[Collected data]
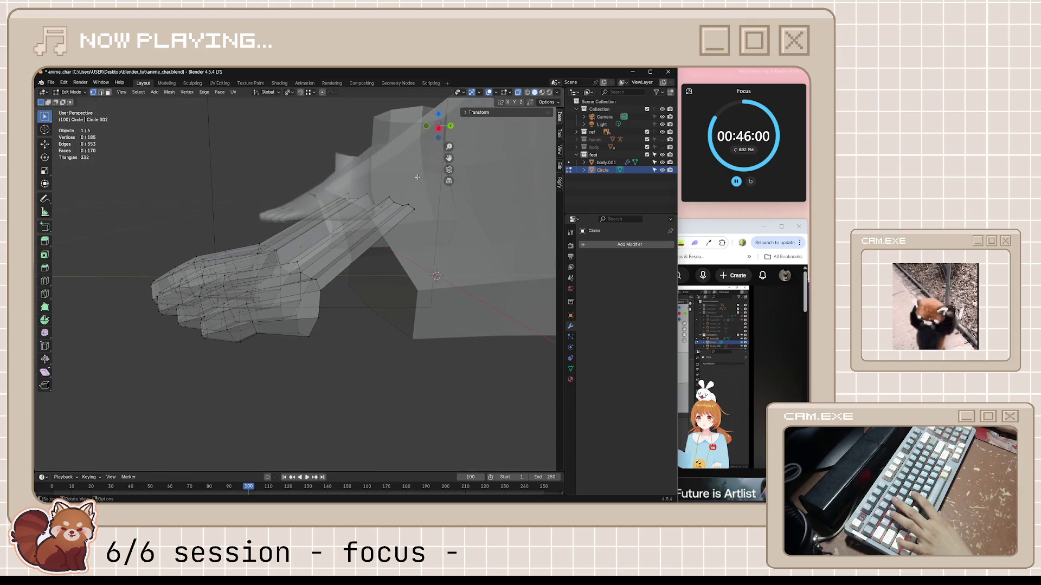
- Deselect the toes, save anime_char.blend, and resume the feet tutorial in Chrome
scroll(385, 242, "down", 5)
scroll(385, 270, "up", 5)
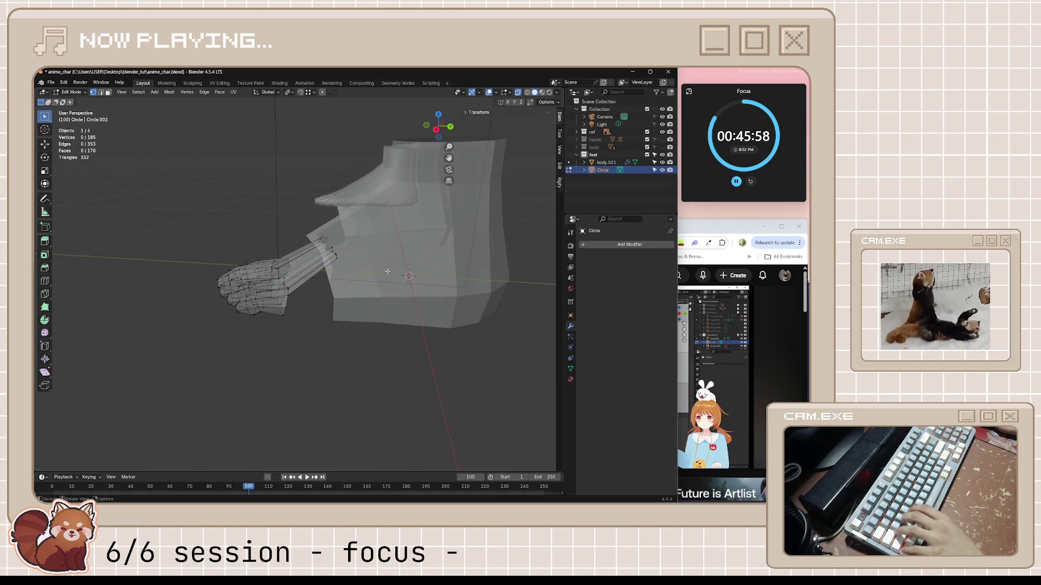
key("ctrl+z")
key("alt+a")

EXERCISE REQUIREMENTS:
Filter the data above down to lines with the word "scroll", and copy them.

ANSWER FOR THE TASK:
scroll(385, 242, "down", 5)
scroll(385, 270, "up", 5)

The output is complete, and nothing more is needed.